A regular Claude prompt is a conversation — cheap to iterate, easy to course-correct. A Deep Research run is more like briefing a research assistant who will disappear for fifteen minutes and come back with a 20-page report. There is no mid-run correction. Each run also costs about fifteen times the tokens of a normal chat, so the marginal value of getting the prompt right the first time is high. Brief it. Don’t query it.

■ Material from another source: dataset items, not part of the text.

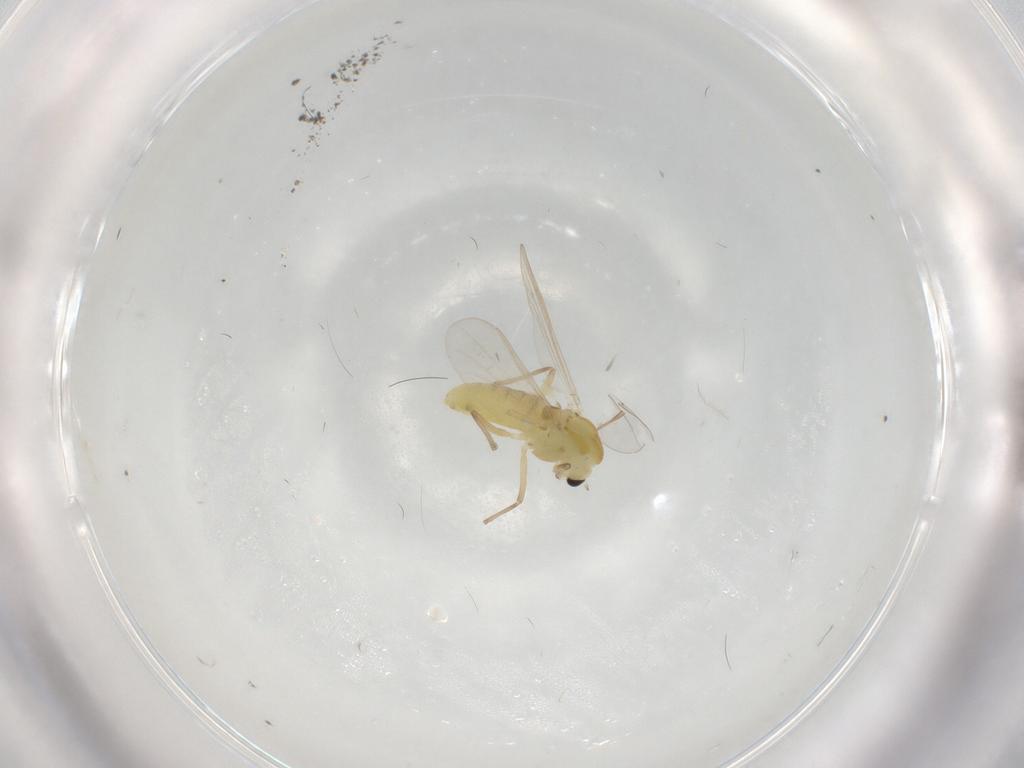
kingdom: Animalia
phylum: Arthropoda
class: Insecta
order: Diptera
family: Chironomidae
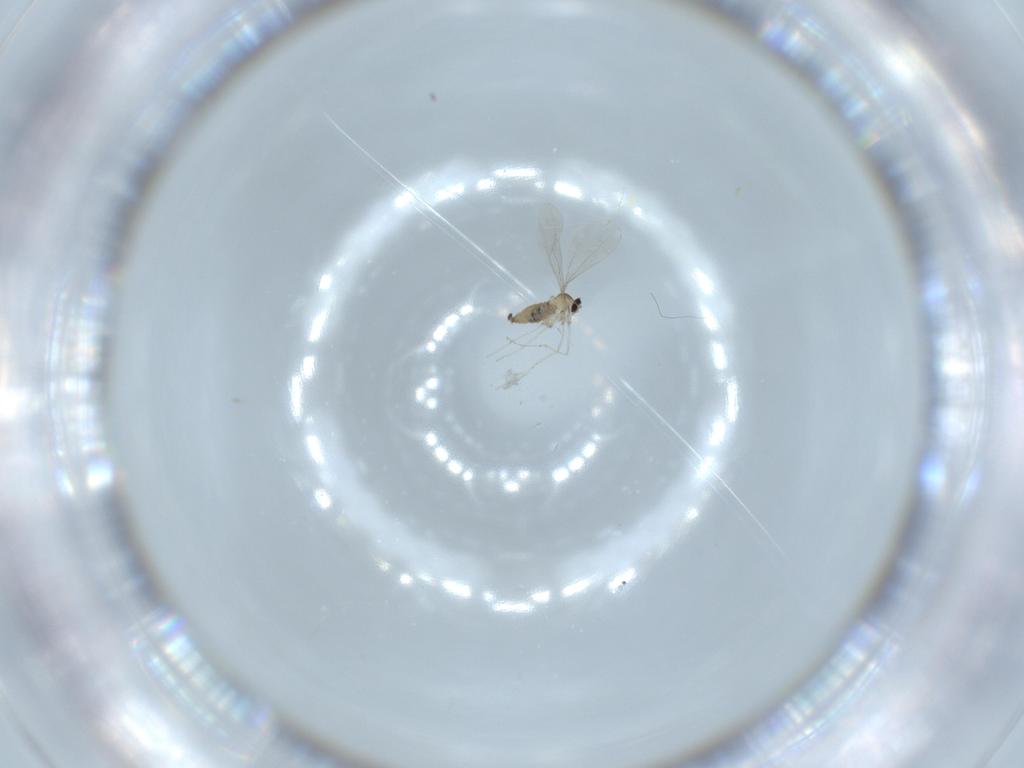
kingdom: Animalia
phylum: Arthropoda
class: Insecta
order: Diptera
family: Cecidomyiidae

Universal Prompting Principles

Six principles that work across Claude, OpenAI, Gemini and Perplexity. Define the objective in one precise sentence. Front-load constraints — time window, geography, language, source priority (NBER, CEPR, top-5 journals, code, blogs), and use connectors when relevant. Give explicit permission to be uncertain“where sources disagree, present both sides; where you cannot find a source, say so rather than fill the gap from training data.” Track competing hypotheses — Anthropic’s own prompting guide recommends asking Claude to maintain a hypothesis tree. Don’t over-instruct — a 1,500-word prompt micro-managing every step usually performs worse than a clean 200-word brief. Answer the agent’s clarifying questions — that is the cheap moment to constrain scope.


A Defensible Workflow

The workflow that survives a supervisor’s scrutiny: use Deep Research as a first map, then cross-validate every promising paper through Google Scholar or an academic-grounded tool (Consensus, Elicit), then load the verified set into NotebookLM, then read and annotate. Open every cited paper — if you can’t find it or open it, don’t cite it. Save the prompt, the tool, the model, and the date. That is the minimum viable replicability for a thesis-level lit review built on top of an agent.


Applying Our Guidelines

The same Before / Filter-In / Filter-Out / After framing as every other session. Before: do you actually need to gather and synthesize many sources beyond the academic literature? If not, use a simpler tool. Filter In: brief the agent like a research assistant — clear task, scope, and connectors. Filter Out: cross-validate against an academic-grounded tool, watch for SEO bias and the Mirage of Synthesis. After: document what worked and what did not; was Deep Research actually the right call, or would a simple prompt or NotebookLM run have done better?


Closing

Homework

Pick a question relevant to a potential master’s thesis. Run it twice — once through Claude Deep Research, once through a simple Claude prompt with extended thinking on. Compare the outputs side by side. Where does Deep Research add value? Where is it just noise? Bring the comparison to the next class.


What’s Next?

Next week we move to scientific writing — how to use GenAI to draft, edit, and improve manuscripts without compromising authorship norms or your own voice.

TipKey Takeaways
  1. Deep Research = harness, not a model: an agentic loop (plan → search → read → reflect) on top of an existing LLM, often with parallel subagents.
  2. It is not a literature review: it is a first map. The lit-review tools from week 5 are bounded and almost never fabricate; open-web Deep Research is richer but hallucinates 3–13% of URLs.
  3. Five documented failure modes: hallucinated citations, SEO bias, no methodological judgment, replicability failure, and the Mirage of Synthesis. Causal reasoning is the gap your training fills.
  4. Brief it like a research assistant: clear objective, front-loaded constraints, explicit permission to be uncertain. Don’t over-instruct.
  5. Defensible workflow: Deep Research → verify every paper → NotebookLM → read. If you can’t open the source, don’t cite it.